La transparence, pilier d’une gouvernance saine, reste un défi majeur en Haïti. L’Organisation Citoyenne pour une Nouvelle Haïti (OCNH), dans un document publié en mars 2025, propose des mesures concrètes pour renforcer la bonne gouvernance. Elle insiste sur le fait que « la société civile haïtienne pourrait exiger la publication en ligne des contrats publics », une initiative qui vise à instaurer la transparence…
La faiblesse des institutions de contrôle en Haïti est l’un des obstacles fondamentaux à la bonne gouvernance. L’OCNH, à travers ce document, indique que l’Unité de Lutte Contre la Corruption (ULCC) souffre d’une instabilité institutionnelle liée à l’absence d’un mandat clair et protégé pour son Directeur Général et est sujette à des pressions politiques. De même, la Commission Nationale des Marchés Publics (CNMP) est affectée par des dysfonctionnements structurels, notamment son tutorat par le Premier ministre, créant un risque accru de favoritisme dans l’attribution des marchés publics. À en croire Me Claudie Marsan, rapporte l’OCNH, avocate et spécialiste en passation des marchés publics, les marchés publics constituent une voie privilégiée pour la corruption en Haïti.
L’OCNH note que les pays les plus avancés en matière de gouvernance ont érigé la transparence en principe cardinal de la gestion des finances publiques, imposant la publication systématique des contrats publics et des déclarations de patrimoine. Dans cette perspective, la société civile haïtienne a un rôle déterminant à jouer en exigeant activement la publication en ligne de ces informations essentielles et en œuvrant pour un accès aisé à celles-ci par les acteurs de la transparence et de la lutte contre la corruption.
L’établissement d’un tel registre public permettrait d’accroître la surveillance citoyenne sur l’utilisation des fonds publics, d’identifier plus facilement les potentiels conflits d’intérêts et les actes de corruption dans l’attribution des marchés publics, croit l’OCNH. Cette dernière ajoute qu’il permettrait également de renforcer la redevabilité des hauts fonctionnaires en rendant leurs activités financières plus transparentes et d’alimenter le travail des institutions de contrôle telles que l’Unité de Lutte Contre la Corruption (ULCC).
La société civile : acteur de plaidoyer pour une bonne gouvernance
La société civile regroupe les acteurs, les associations ainsi que les organisations non gouvernementales qui agissent dans l’intérêt collectif. La société civile ne se limite pas à constater les manquements ; elle agit concrètement par des actions de plaidoyer, de mobilisation citoyenne et de contrôle des institutions.

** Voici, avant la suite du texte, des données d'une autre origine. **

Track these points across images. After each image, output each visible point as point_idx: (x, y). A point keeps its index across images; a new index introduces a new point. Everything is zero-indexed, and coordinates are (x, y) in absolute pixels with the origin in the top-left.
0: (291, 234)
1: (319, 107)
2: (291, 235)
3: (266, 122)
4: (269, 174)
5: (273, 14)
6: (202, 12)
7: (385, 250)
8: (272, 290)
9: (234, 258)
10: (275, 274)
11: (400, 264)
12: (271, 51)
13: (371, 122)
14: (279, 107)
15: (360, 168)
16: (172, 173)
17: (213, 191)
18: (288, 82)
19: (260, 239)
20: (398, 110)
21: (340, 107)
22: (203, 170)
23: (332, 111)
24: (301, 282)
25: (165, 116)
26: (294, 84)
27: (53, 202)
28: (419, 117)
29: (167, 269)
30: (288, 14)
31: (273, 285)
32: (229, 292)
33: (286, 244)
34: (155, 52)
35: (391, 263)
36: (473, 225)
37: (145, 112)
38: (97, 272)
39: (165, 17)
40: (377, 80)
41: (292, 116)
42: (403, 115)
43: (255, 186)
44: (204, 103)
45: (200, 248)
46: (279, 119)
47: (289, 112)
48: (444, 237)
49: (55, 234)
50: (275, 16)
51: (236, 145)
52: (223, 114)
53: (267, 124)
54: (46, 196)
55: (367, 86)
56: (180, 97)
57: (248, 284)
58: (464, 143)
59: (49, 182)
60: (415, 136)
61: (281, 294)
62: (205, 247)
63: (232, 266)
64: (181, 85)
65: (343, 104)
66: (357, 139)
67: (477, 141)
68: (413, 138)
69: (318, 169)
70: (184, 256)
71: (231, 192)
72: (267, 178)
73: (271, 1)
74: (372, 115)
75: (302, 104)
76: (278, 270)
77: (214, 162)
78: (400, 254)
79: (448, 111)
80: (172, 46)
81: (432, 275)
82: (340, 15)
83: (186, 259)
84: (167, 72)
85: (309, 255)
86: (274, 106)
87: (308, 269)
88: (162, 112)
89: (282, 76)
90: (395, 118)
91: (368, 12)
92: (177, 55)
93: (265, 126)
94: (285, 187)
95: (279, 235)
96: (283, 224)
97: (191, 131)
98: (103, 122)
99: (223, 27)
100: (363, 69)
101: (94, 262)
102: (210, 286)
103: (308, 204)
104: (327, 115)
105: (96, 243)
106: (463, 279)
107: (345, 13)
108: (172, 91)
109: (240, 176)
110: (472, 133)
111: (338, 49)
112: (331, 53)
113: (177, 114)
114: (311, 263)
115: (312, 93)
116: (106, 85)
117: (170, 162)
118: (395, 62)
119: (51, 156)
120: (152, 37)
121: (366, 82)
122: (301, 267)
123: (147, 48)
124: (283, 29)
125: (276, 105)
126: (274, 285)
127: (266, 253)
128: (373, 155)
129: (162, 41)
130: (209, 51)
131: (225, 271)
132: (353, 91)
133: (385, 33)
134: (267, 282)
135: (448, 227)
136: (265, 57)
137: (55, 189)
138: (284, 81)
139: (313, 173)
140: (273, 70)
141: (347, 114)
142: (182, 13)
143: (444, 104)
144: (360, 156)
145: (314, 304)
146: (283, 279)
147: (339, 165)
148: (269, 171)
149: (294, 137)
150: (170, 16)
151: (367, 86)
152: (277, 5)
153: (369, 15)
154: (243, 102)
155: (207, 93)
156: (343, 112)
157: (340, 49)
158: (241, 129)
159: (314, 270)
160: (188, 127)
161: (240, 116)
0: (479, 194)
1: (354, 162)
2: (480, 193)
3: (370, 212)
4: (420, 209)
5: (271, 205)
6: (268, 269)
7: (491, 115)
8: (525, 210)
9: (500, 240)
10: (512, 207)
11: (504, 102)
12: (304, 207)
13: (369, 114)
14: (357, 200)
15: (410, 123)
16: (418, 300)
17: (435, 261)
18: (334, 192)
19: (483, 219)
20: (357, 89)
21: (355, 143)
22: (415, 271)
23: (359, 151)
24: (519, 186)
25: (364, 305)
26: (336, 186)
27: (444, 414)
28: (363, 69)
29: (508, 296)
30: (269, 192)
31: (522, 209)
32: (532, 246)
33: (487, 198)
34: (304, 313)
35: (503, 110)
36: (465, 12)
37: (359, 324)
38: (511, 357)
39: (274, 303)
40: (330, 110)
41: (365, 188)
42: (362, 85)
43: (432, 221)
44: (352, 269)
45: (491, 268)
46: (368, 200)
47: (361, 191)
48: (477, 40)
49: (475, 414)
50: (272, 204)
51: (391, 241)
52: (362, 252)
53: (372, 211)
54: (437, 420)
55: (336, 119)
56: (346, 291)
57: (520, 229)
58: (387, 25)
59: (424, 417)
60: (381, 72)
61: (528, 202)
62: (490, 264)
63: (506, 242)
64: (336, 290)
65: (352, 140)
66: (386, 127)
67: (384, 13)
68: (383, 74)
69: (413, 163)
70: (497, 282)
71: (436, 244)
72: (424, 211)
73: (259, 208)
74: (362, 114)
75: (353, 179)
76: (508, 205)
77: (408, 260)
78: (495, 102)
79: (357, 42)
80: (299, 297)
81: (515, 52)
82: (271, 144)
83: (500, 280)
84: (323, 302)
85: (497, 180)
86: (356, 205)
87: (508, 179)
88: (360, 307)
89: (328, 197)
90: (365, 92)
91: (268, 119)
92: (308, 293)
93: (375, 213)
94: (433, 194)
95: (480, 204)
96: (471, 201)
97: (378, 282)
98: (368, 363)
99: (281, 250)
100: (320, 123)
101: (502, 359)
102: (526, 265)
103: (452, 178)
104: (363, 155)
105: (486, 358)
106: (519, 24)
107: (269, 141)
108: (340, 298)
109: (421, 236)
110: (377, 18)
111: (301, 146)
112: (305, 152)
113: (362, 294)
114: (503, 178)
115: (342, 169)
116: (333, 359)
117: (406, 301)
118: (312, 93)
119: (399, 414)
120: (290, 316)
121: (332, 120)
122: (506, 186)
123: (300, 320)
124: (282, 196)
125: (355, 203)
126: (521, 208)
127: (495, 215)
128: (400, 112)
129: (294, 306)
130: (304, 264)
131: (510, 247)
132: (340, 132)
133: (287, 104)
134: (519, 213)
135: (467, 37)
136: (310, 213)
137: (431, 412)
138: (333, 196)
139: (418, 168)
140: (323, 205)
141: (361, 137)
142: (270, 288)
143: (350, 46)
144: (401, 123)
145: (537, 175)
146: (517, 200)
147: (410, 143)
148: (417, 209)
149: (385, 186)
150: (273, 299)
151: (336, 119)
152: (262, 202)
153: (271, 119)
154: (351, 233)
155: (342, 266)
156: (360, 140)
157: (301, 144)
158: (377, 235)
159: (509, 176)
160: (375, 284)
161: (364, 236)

Elle peut ainsi contraindre l’État à allouer des ressources plus importantes aux institutions de contrôle et à garantir leur indépendance, estime l’OCNH. Elle souligne notamment la nécessité de protéger le Directeur Général de l’ULCC contre toute ingérence politique afin d’assurer l’efficacité de cette institution.
Par ailleurs, la société civile a un rôle crucial à jouer dans le renforcement des procédures de passation des marchés publics, souvent qualifiés d’autoroute de la corruption en Haïti. En exigeant la publication systématique et accessible des contrats par la Commission Nationale des Marchés Publics (CNMP) conformément aux principes de transparence et de redevabilité, argue l’OCNH, la société civile contribue à assainir ce domaine particulièrement vulnérable.
L’institutionnalisation d’un registre public des contrats, soutenue par une société civile haïtienne engagée et proactive, affirme l’organisation, représente une avancée significative vers une administration plus intègre, responsable et efficiente. Cette mesure, dit-elle, conjuguée au renforcement des institutions de contrôle et à la protection des lanceurs d’alerte et des journalistes d’investigation, est essentielle pour bâtir une Haïti où la bonne gouvernance n’est plus une aspiration, mais une réalité tangible.
Toutefois, face à la fragilité de ces institutions, l’OCNH formule dans son document une série de recommandations cruciale. Parmi celles-ci, l’organisation insiste sur la nécessité d’institutionnaliser un registre public recensant les contrats et les patrimoines des hauts fonctionnaires. Elle préconise également de garantir l’indépendance et le renforcement budgétaire des institutions dédiées à la lutte contre la corruption. L’OCNH appelle, en outre, à l’adoption d’une loi protégeant les lanceurs d’alerte et les journalistes d’enquête, ainsi qu’à la mise en place d’un observatoire citoyen de la gouvernance publique. Enfin, elle souligne l’importance d’accélérer la digitalisation des services administratifs.